Cinque Stati europei sono fra i più apprezzati dalle multinazionali che cercano di pagare meno tasse: la classifica dei paradisi fiscali comprende delle mete già note per le tasse sui depositi bancari che fanno l’occhiolino a chi ha capitali ingenti ma anche delle new entries che fanno riflettere sull’urgenza e sull’importanza di nuove normative.
Questo è quello che emerge dal Corporate Tax Haven Index, indice redatto dall’organizzazione non governativa Tax Justice Network sulla base del livello di «complicità delle giurisdizioni nell’aiutare le multinazionali a sottopagare l’imposta sul reddito delle società». Per determinare i reali livelli di agevolazioni, gli esperti di Tax Justice Network valutano attentamente i sistemi fiscali e finanziari di ogni giurisdizione.
Scandagliandoli ed evidenziando le leggi e gli strumenti che i decisori politici possono modificare per ridurre le tassazioni ridotte delle società, gli analisti sono in grado di restituire un quadro chiaro dei maggiori«facilitatori mondiali dell’abuso fiscale delle società a livello globale» e di monitorarne gli effetti sull’economia. Ma andiamo per ordine, partendo dalla top ten.
Secondo il Corporate Tax Haven Index , in testa alla classifica mondiale ci sono le Isole vergini britanniche seguite dalle Isole Cayman e dalle Bermuda. Al quarto posto si posiziona la Svizzera, seguita da Singapore, Hong Kong , Olanda, Jersey, Irlanda e Lussemburgo. Come abbiamo detto all’inizio, dunque, metà della top ten, con cinque mete, è europea. E, secondo l’indice rispetto al 2021 la situazione del continente è peggiorata, per altro grazie all’ingresso dell’Irlanda tra i primi dieci paradisi fiscali globali.
L’ascesa dell’Irlanda, per altro, è dovuta in larga parte alla mancanza di cambiamenti nelle sue leggi anti-abuso fiscale, che l’hanno portata a rimanere indietro rispetto agli altri paesi della graduatoria.

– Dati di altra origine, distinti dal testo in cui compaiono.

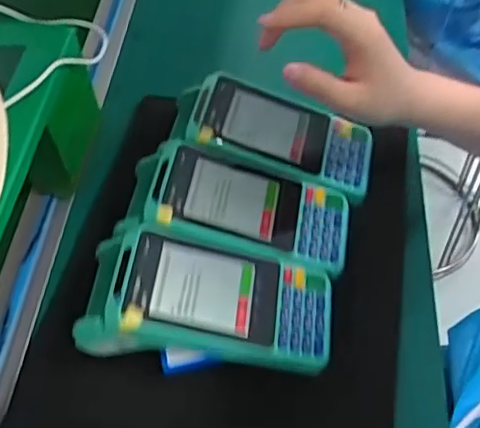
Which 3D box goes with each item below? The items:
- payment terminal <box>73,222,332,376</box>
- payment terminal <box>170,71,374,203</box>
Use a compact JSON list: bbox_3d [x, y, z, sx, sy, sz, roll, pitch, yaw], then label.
[{"bbox_3d":[-0.021,0.057,0.413,0.166,0.043,0.081,8,54,7],"label":"payment terminal"},{"bbox_3d":[0.026,-0.062,0.495,0.167,0.040,0.077,21,56,3],"label":"payment terminal"}]

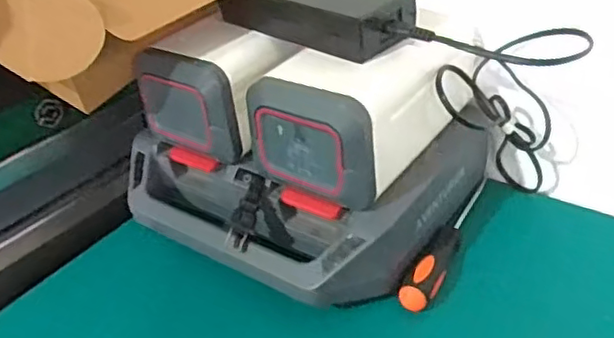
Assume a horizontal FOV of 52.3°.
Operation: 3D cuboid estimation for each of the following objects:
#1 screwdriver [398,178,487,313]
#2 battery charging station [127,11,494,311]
[{"bbox_3d":[0.119,0.058,0.533,0.025,0.024,0.167,12,38,26],"label":"screwdriver"},{"bbox_3d":[-0.003,-0.044,0.550,0.275,0.167,0.238,18,41,32],"label":"battery charging station"}]

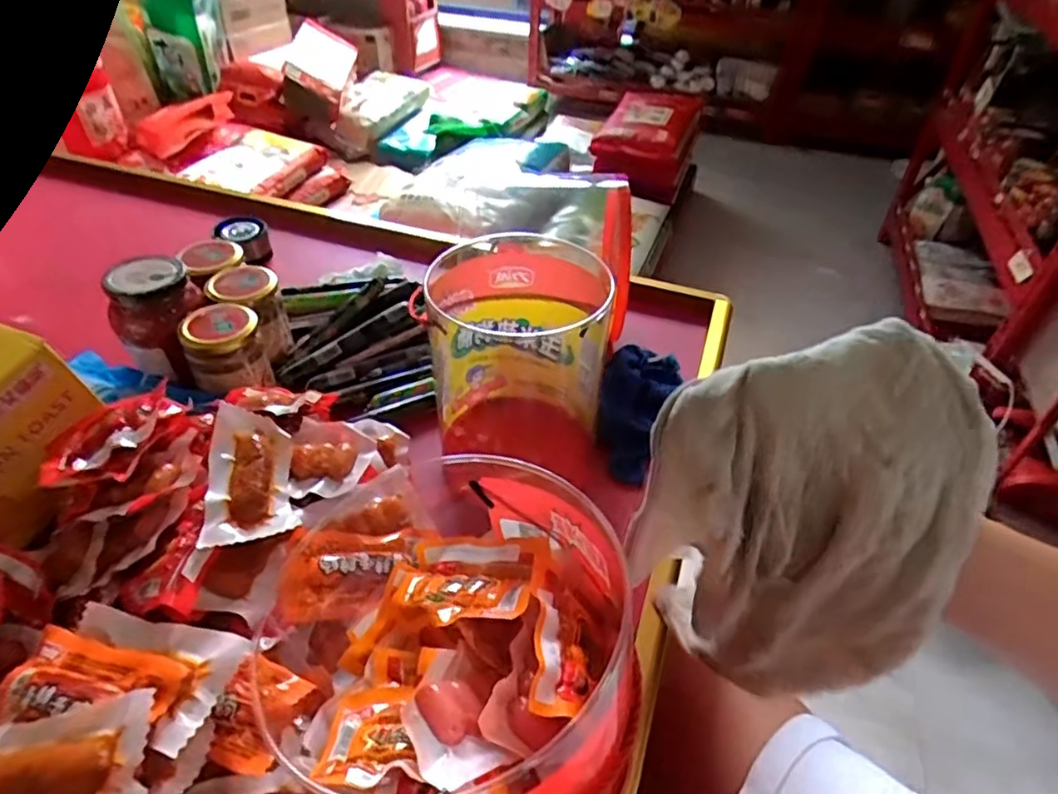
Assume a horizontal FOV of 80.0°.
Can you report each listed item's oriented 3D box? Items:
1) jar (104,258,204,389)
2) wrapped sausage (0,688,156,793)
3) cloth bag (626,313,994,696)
[{"bbox_3d":[-0.341,-0.074,0.583,0.069,0.086,0.076,3,43,0],"label":"jar"},{"bbox_3d":[-0.232,0.179,0.299,0.096,0.026,0.058,-5,44,-8],"label":"wrapped sausage"},{"bbox_3d":[0.134,0.074,0.340,0.142,0.223,0.084,17,45,14],"label":"cloth bag"}]

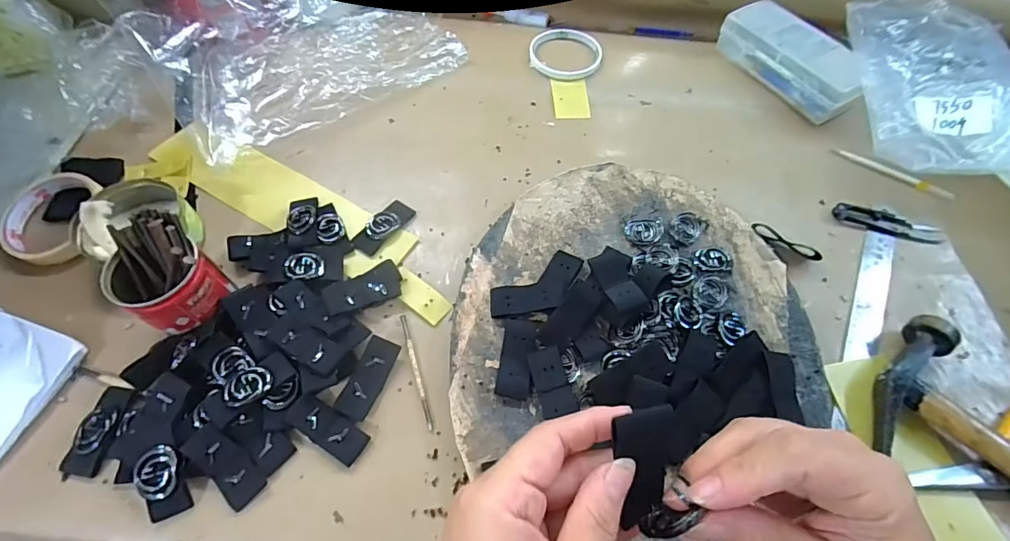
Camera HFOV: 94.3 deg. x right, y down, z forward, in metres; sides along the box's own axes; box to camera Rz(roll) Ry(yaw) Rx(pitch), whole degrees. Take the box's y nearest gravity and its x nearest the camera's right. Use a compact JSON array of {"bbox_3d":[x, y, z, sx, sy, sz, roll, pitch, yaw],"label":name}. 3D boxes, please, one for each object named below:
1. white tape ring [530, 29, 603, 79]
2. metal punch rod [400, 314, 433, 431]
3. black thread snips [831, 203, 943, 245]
[{"bbox_3d":[0.074,-0.263,0.568,0.087,0.014,0.075,6,60,2],"label":"white tape ring"},{"bbox_3d":[-0.071,0.077,0.373,0.005,0.004,0.098,-15,63,-12],"label":"metal punch rod"},{"bbox_3d":[0.373,-0.047,0.455,0.101,0.012,0.031,13,60,6],"label":"black thread snips"}]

Passando alle altre considerazioni che colpiscono, è degno di nota il fatto che proprio attraverso i Paesi della top ten sembra transitare il 44,6% degli investimenti esteri diretti effettuati dalle multinazionali negli Stati monitorati.
Gli esperti hanno stimato dunque che quasi la metà di questi investimenti siano “fantasma”, perché non entrano concretamente nell’economia degli Stati di destinazione ma vi transitano senza lasciare impronta. Chiaramente si tratta di una tattica per spostare i finanziamenti e pagare meno tasse e, sempre secondo gli analisti di Tax Justice Networks, due terzi degli abusi fiscali che vengono realizzati ogni anno nel mondo sono commessi da multinazionali, mentre il rimanente terzo delle violazioni è causato da individui che nascondono le loro finanze offshore.

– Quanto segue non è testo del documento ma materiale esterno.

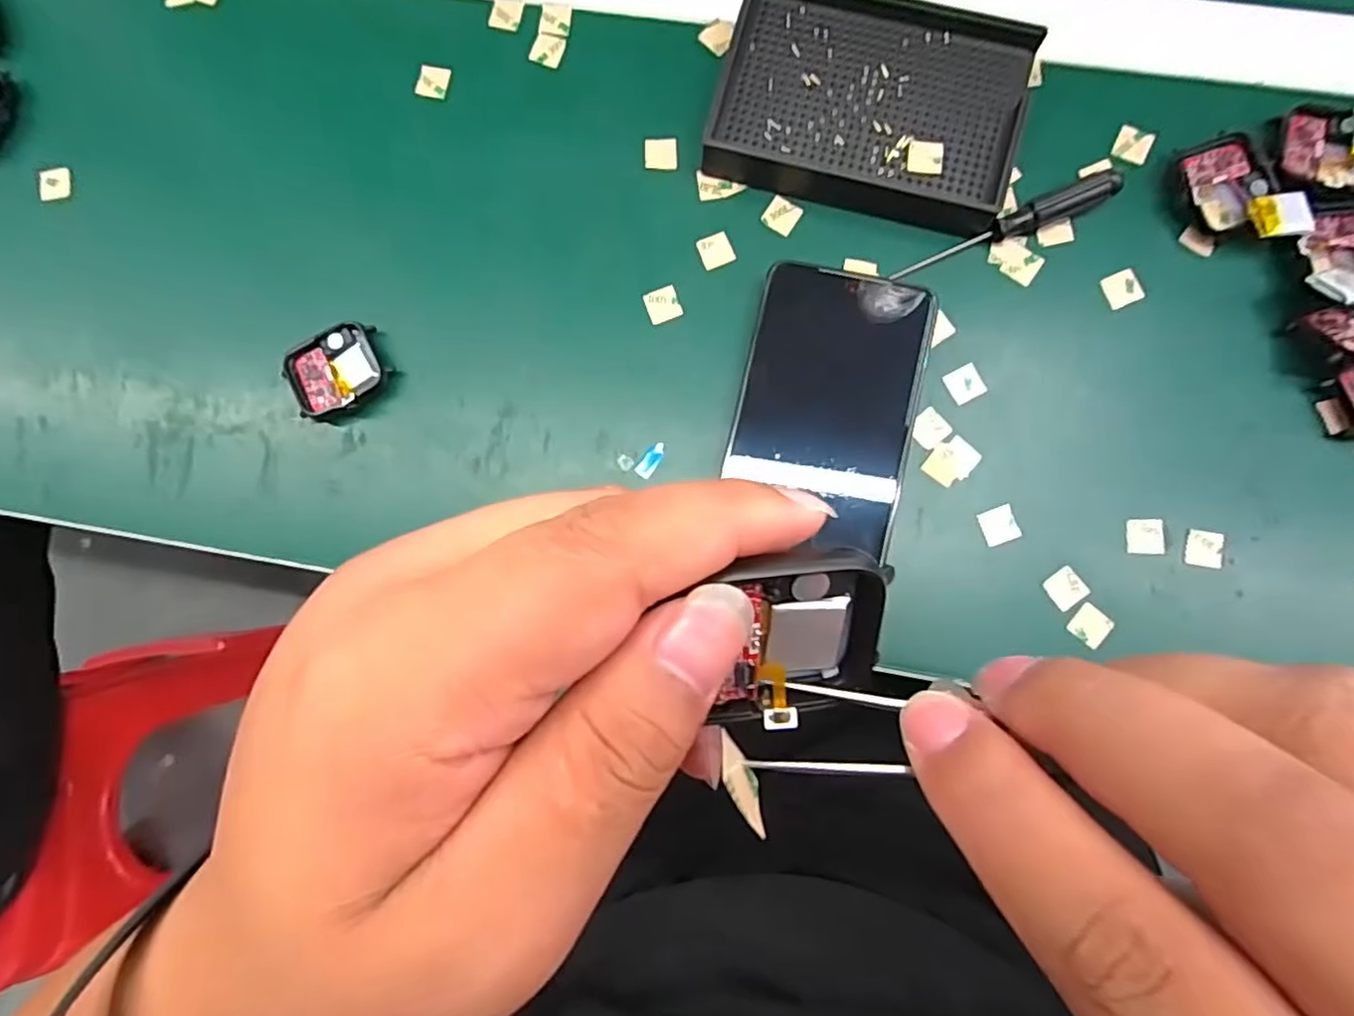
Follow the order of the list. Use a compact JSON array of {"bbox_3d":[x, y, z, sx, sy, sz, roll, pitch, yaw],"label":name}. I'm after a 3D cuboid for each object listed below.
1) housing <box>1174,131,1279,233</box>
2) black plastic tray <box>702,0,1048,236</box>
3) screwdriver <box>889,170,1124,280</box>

E l’Italia? Il nostro Paese è 29esimo in classifica e dunque è quasi virtuoso, per via dei miglioramenti alle norme sulle royalties e sulle commissioni per i servizi intercompany, tutte modifiche che hanno reso più difficile sfruttare sistemi per versare meno tasse. Quali sono le conclusioni? Semplice: servono urgentemente dei regolamenti, o, sempre secondo Tax Justice Network, nel prossimo decennio a livello globale gli Stati perderanno 4,8 trilioni di dollari a causa dei paradisi fiscali.